I couldn't find a thread for these interesting pieces on my desk at the end of the year, so here goes:
1. "Living With the Gates Foundation" -- it ain't easy speaking truth to power
Living with the Gates Foundation is an article in Alliance magazine by Timothy Ogden (one in a series of articles) that notes the usual "lack of accountability" vulnerability of foundations, but also notes the particular difficulty of speaking truth to power at the Gates Foundation. This is generated by the size of the foundation (about 15 Rockefeller Foundations and bigger than Italy's aid programme) but also by its ability to focus (for example it packs a very heavy punch in the global health community). Ogden notes that very few people he contacted for his article were willing to have quotes assigned to them. Would that be the same for other donors?
2. Publish What You Fund's Pilot Aid Transparency Index: x ray vision + x-tabs
In an index-laden world, this is an essential measure. The World Bank's IDA arm is the most transparent of 58 entities ranked, with China the 4th worst. UK DFID is 5th from the top while USAID is in the bottom half. The African Development Bank came in 4th and UK's CDC in the bottom quarter. I would have liked to have seen more cross-tab analyses such as: transparency x funds delivery, transparency x aid quality, and transparency x administrative spend. But this is a solid first outing for an indicator which I hope becomes a staple guideline for those working in development.
3."Scholars who became practitioners"-necessary, sufficient & (sometimes) helpful?
This is a CGD paper by Nora Lustig. Nora is an IDS Board member and was on the IFPRI Board when I was on the staff. The paper is about how research took centre stage at the birth of Progresa/Opportunidades, the Mexican conditional cash transfer programme. The conclusion is that the 2 main architects of Progresa, Santiago Levy and Pepe Gomez de Leon, were scholars turned practitioners and this had much to do with the detachment of being able to see beyond the political status quo, being able to marshal evidence on design and on their insistence on having a rigorous impact evaluation (which has proven so important in the programme's political sustainability and its replication elsewhere). Lustig is careful to say that it is not clear when or whether scholars turned practitioners are necessary or sufficient for successful policymaking (I can think of plenty of instances when scholars would be pretty unhelpful). I suspect that Levy and Gomez de Leon were pretty shrewd political operators too.

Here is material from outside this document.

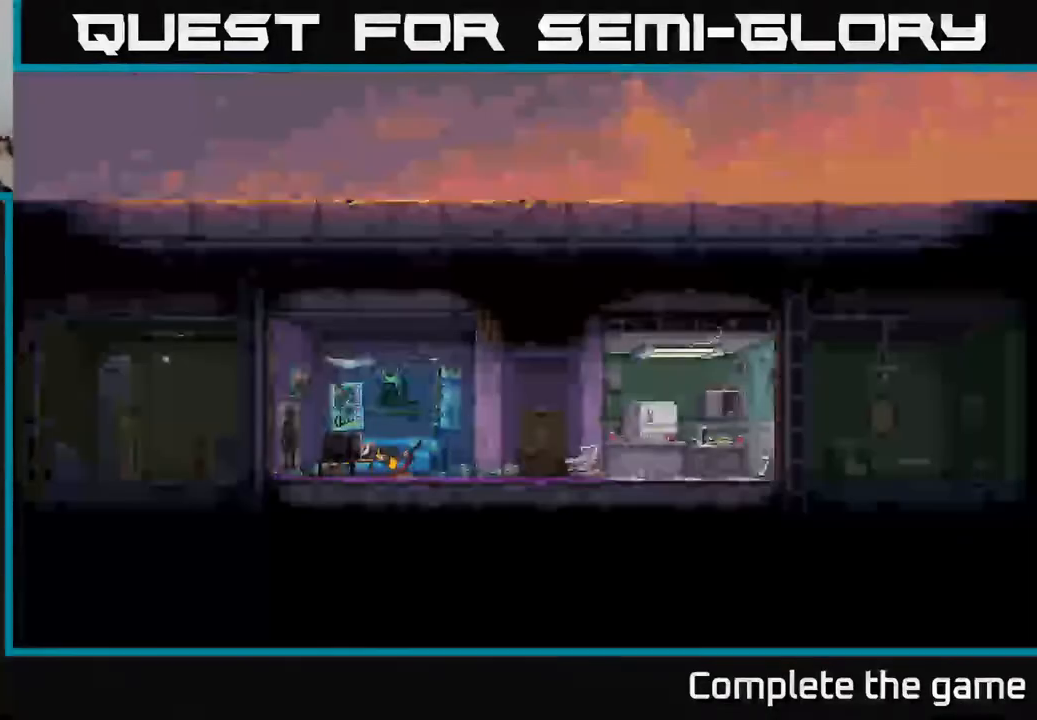
{"buttons": [], "left_stick": "center", "right_stick": "center", "events": []}
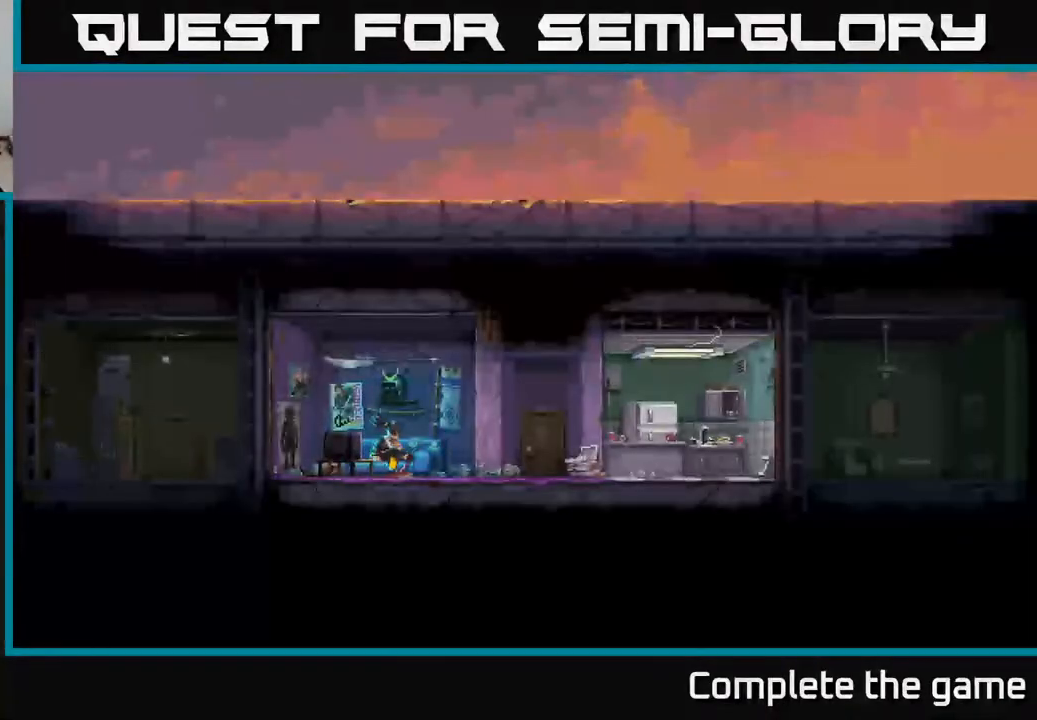
{"buttons": [], "left_stick": "center", "right_stick": "center", "events": []}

4. Poverty in Middle Income countries: 72% whichever way you look at it
A new study from OPHI. the Oxford Poverty and Human Development Initiative which comes up (remarkably) with the same middle-income country poverty percentage (72% of the world's poor) as Andy Sumner's New Bottom Billion study of last year. And the intensity of poverty in low and middle income countries appears similar. The question is, what to do about it, and even more difficultly, what is the role for international development agencies? While Lustig's paper above highlights the home grown nature of Progresa, IFPRI as an international organisation was clearly key in playing a validating role.